Automated repair of real-world software vulnerabilities remains challenging due to reliance on test suites, exploit samples, or supervised model fine-tuning. Method: This paper proposes a zero-shot, zero-training, LLM-driven patch generation approach that requires neither test cases nor vulnerability exploits and performs no model adaptation. It introduces a vulnerability-semantic-driven adaptive prompting framework integrating static semantic analysis with context-aware dynamic prompt generation and rewriting to guide pre-trained LLMs in precisely understanding defect semantics and generating correct patches. Contribution/Results: The method breaks from conventional test-feedback- or fine-tuning-dependent paradigms, achieving high-accuracy vulnerability repair via prompt engineering alone. Evaluated on 97 zero-day and 20 known vulnerabilities, it improves F1-score by 28.33% and recall by 182.26% over the best baseline, significantly outperforming existing LLM-based prompting methods and non-LLM repair tools.

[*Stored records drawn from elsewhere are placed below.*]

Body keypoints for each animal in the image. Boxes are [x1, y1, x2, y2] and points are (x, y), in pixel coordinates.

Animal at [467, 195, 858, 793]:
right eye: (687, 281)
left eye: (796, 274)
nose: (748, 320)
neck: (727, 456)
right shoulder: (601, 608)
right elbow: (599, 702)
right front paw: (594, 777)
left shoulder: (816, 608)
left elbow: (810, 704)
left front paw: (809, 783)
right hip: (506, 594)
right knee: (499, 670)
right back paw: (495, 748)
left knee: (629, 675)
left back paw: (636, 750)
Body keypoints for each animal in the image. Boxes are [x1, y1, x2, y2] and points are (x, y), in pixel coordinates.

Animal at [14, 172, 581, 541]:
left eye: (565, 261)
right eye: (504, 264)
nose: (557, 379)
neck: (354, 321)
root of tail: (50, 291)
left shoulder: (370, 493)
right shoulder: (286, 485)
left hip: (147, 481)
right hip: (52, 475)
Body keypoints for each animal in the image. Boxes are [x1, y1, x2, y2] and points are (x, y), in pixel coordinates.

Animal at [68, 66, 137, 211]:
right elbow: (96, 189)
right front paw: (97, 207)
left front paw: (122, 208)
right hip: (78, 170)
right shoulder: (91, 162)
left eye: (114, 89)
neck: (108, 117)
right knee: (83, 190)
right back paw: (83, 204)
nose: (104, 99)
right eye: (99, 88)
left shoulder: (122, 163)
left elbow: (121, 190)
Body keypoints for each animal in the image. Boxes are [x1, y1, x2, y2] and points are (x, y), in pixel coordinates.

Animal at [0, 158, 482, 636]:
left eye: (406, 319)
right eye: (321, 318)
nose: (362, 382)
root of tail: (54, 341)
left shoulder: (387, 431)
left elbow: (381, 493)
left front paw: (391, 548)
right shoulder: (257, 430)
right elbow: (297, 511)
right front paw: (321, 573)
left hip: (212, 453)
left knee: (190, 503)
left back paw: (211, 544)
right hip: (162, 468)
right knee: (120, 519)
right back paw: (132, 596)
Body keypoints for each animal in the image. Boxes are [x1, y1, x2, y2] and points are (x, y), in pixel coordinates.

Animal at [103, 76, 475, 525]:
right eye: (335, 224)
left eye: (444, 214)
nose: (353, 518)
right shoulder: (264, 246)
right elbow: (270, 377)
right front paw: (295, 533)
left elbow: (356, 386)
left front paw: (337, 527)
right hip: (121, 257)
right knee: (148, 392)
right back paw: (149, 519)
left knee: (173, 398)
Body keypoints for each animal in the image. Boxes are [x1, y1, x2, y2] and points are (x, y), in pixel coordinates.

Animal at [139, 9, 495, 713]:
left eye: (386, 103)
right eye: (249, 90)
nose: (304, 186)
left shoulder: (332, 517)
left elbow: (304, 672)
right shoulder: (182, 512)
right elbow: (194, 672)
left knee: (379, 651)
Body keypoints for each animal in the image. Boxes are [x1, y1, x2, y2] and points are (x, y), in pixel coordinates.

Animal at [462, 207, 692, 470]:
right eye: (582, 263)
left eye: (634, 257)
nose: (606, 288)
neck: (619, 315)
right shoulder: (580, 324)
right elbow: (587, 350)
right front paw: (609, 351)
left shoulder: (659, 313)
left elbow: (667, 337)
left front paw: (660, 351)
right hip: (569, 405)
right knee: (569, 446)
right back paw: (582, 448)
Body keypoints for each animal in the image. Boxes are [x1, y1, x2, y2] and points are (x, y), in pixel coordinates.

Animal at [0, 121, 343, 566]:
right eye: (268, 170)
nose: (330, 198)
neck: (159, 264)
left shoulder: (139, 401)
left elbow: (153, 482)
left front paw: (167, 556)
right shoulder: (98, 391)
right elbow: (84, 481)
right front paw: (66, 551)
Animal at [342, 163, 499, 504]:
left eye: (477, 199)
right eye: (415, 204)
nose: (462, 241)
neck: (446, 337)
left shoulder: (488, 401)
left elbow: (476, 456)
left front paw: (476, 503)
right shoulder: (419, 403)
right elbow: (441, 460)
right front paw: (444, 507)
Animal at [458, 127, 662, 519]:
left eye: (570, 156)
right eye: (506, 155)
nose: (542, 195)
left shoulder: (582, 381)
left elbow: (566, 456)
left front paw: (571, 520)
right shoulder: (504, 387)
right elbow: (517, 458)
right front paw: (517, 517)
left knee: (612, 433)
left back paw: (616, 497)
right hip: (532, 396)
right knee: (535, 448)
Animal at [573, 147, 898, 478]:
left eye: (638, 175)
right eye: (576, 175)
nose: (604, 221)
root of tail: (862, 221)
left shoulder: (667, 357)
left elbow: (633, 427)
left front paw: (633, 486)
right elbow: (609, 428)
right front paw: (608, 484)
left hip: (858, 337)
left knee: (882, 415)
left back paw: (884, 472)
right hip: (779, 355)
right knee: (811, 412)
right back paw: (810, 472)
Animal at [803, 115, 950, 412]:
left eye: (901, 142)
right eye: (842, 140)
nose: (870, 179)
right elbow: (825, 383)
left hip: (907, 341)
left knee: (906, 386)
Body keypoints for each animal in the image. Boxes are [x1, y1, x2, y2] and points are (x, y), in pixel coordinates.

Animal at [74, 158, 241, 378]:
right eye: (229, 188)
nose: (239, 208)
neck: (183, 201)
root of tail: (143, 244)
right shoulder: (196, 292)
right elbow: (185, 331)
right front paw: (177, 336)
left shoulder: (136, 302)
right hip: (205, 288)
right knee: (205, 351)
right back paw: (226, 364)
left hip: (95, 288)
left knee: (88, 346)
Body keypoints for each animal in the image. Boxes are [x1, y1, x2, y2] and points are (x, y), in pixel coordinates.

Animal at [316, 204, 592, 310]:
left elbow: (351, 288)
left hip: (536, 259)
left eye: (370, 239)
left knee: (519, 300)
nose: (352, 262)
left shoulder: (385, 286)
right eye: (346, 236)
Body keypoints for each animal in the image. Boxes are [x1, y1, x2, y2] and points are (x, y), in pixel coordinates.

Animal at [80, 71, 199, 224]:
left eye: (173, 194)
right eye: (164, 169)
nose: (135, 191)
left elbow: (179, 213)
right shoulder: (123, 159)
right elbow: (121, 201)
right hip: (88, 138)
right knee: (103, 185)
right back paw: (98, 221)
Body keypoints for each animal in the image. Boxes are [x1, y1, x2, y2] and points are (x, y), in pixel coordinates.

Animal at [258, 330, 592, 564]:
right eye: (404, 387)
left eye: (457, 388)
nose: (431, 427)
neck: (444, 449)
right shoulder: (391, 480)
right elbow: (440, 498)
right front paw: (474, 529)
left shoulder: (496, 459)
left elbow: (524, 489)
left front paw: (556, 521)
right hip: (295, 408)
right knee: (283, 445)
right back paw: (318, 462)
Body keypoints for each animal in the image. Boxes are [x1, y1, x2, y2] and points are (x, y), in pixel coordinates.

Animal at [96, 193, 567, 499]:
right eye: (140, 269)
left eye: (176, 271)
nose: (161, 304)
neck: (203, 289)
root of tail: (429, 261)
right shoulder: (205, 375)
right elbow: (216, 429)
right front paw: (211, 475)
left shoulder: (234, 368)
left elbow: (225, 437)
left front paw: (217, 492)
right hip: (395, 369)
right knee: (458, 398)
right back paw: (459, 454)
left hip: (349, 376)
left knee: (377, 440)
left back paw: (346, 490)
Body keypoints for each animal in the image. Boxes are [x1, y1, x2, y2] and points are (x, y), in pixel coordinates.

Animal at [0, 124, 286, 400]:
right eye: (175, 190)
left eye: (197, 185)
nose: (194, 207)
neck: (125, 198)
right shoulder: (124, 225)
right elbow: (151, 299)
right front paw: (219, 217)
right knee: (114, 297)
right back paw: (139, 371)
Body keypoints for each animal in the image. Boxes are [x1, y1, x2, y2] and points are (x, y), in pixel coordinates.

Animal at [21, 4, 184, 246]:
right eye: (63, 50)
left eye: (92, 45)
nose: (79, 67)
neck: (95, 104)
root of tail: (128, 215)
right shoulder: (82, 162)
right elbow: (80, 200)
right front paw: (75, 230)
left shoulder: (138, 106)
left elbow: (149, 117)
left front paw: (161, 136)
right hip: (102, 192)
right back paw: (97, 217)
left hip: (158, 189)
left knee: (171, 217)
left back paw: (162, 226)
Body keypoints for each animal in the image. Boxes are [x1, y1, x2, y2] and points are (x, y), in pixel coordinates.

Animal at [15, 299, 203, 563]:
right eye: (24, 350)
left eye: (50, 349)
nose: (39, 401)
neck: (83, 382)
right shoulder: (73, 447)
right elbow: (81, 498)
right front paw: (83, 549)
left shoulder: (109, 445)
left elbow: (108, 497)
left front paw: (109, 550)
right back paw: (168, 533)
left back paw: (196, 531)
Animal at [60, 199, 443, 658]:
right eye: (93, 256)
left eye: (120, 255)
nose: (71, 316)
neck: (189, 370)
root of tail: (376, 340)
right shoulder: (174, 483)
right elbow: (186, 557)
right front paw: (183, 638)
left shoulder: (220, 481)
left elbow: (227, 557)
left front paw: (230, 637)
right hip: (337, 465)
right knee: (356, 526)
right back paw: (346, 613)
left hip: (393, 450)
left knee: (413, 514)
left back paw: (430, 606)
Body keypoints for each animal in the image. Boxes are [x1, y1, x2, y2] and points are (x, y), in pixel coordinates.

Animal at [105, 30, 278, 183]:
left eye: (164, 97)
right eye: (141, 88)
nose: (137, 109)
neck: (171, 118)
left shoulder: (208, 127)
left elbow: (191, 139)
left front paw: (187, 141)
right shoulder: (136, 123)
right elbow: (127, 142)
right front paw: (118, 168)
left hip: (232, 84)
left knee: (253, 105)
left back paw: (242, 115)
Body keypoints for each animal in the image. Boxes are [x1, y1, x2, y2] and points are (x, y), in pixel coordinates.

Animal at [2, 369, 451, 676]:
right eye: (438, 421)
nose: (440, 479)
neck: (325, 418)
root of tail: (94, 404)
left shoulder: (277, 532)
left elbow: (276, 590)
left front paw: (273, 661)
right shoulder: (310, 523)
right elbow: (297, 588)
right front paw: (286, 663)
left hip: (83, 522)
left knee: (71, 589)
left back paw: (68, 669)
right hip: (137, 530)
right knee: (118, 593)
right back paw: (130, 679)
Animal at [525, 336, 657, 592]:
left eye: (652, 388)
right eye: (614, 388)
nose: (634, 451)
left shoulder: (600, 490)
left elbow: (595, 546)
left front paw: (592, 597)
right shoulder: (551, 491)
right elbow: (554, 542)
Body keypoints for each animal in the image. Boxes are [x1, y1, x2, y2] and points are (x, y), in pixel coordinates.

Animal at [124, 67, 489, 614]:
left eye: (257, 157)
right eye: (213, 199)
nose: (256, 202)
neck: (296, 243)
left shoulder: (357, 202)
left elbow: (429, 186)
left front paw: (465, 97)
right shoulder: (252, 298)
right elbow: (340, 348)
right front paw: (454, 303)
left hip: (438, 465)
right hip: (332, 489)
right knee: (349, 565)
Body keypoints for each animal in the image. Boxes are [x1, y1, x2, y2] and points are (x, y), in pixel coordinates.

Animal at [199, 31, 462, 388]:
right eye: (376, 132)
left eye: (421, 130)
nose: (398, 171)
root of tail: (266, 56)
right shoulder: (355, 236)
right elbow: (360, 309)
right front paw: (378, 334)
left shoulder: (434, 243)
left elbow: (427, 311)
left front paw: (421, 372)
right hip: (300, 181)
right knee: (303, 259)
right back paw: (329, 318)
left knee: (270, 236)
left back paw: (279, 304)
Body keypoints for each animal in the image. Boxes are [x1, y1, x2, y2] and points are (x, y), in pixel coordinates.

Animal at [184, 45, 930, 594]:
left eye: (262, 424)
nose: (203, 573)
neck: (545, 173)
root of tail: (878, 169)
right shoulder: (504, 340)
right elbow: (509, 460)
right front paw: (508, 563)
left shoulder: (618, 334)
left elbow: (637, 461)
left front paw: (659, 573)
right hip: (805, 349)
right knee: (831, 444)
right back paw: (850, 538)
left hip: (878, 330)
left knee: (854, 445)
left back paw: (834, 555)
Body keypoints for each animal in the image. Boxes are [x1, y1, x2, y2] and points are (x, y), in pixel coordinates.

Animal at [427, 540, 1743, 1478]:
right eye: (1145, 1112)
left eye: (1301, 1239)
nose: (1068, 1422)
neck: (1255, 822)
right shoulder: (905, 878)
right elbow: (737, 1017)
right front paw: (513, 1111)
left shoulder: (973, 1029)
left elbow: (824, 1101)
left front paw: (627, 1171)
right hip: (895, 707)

Timely and effective vulnerability patching is essential for cybersecurity defense, for which various approaches have been proposed yet still struggle to generate valid and correct patches for real-world vulnerabilities. In this paper, we leverage the power and merits of pre-trained language language models (LLMs) to enable automated vulnerability patching using no test input/exploit evidence and without model training/fine-tuning. To elicit LLMs to effectively reason about vulnerable code behaviors, which is essential for quality patch generation, we introduce vulnerability semantics reasoning and adaptive prompting on LLMs and instantiate the methodology as APPATCH, an automated LLM-based patching system. Our evaluation of APPATCH on 97 zero-day vulnerabilities and 20 existing vulnerabilities demonstrates its superior performance to both existing prompting methods and state-of-the-art non-LLM-based techniques (by up to 28.33% in F1 and 182.26% in recall over the best baseline). Through APPATCH, we demonstrate what helps for LLM-based patching and how, as well as discussing what still lacks and why.